General Description

Sustainable Food Practices

 

A systemic analysis of Luxembourg’s dynamic foodscape

Contemporary food systems in developed countries have proven to be largely unsustainable: apart from providing food security and food safety to their national populations, they entail considerable negative environmental and health externalities, fail to address rural poverty throughout the world and create and foster power imbalances in food chains, and social injustice on different levels (De Schutter, 2017). In Europe, the food sector arises to one fifth of climate change, but is comparably less researched than other alleged factors, especially in its socio-cultural dimensions. Luxembourg’s food practices have in comparison to other post-industrial countries a particular unfavourable environmental balance and contribute to an ecologically and socially unsustainable global food system (see Feyder, 2014).

Given these facts, the research project “Sustainable Food Practices” consists in researching the transition processes towards a more sustainable food system and culture as well as their potential optimisation, by focusing on the involved actors from the four interdependent spheres of governance, production, diffusion and consumption – both at established mainstream-level and in innovative niches. The aim is to document, accompany and foster sustainable changes of practices that would have a positive effect on the national climate and energy efficiency as well as on social and environmental justice. We analyse social practices that have a favourable or unfavourable influence on Luxembourg’s food transition, with a particular sensitivity for social inequalities and everyday subjectivations. Such a praxeological approach permits to scrutinise the conscious decisions, negotiation positions and argumentations of the respective system members within their socio-cultural embedding. The in-depth understanding of chances and challenges as well as the barriers within the food transition is a suitable tool to help overcome lock-in situations and ultimately contribute to enhance political, economic, ecological and societal consolidations.

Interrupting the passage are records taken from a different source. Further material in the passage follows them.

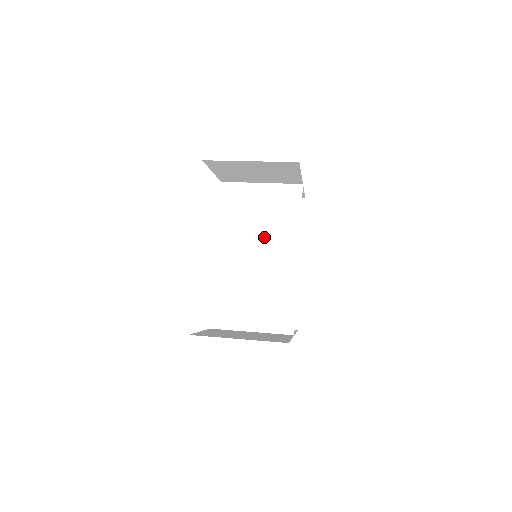
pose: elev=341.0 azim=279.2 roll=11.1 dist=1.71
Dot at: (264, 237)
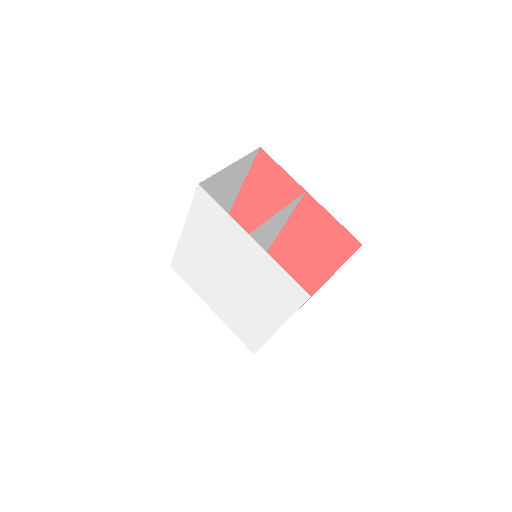
Dot at: occluded
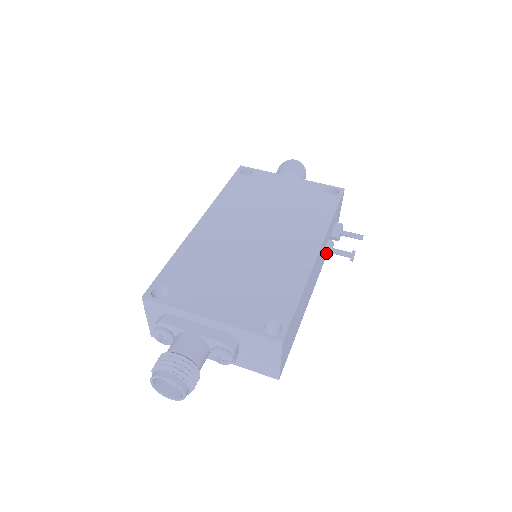
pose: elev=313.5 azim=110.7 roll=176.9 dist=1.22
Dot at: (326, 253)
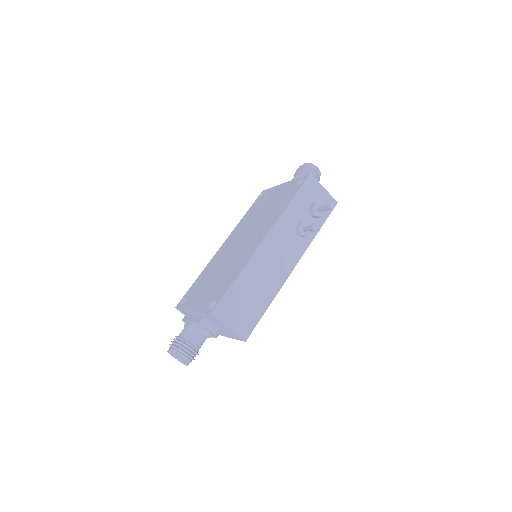
Dot at: (298, 234)
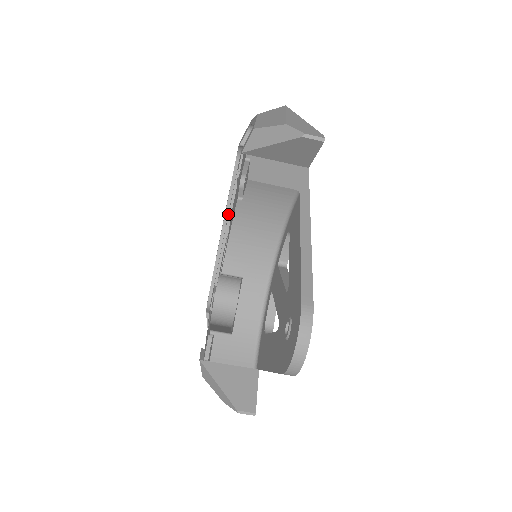
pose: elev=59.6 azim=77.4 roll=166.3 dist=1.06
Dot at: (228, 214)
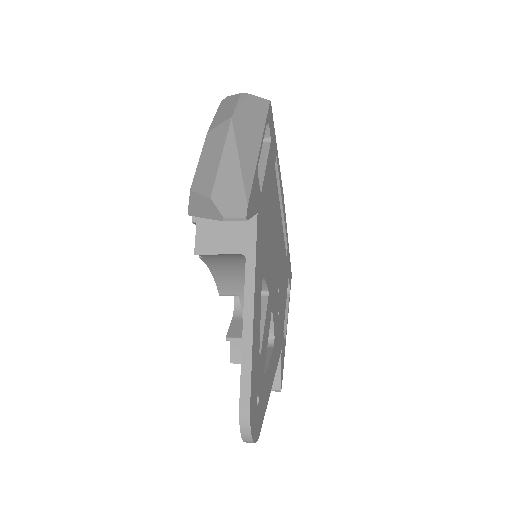
Dot at: occluded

Ultimately, the aim of this research design is to strengthen sustainable perceptions and practices in the foodscape by a socio-cultural analysis of the respective reasons, challenges and negotiations of the involved actors. It is assigning itself to the task of sensitizing politics and society for the global consequences of our collective food practices, by both researching and enhancing such transition processes, according to the claim of transformative research.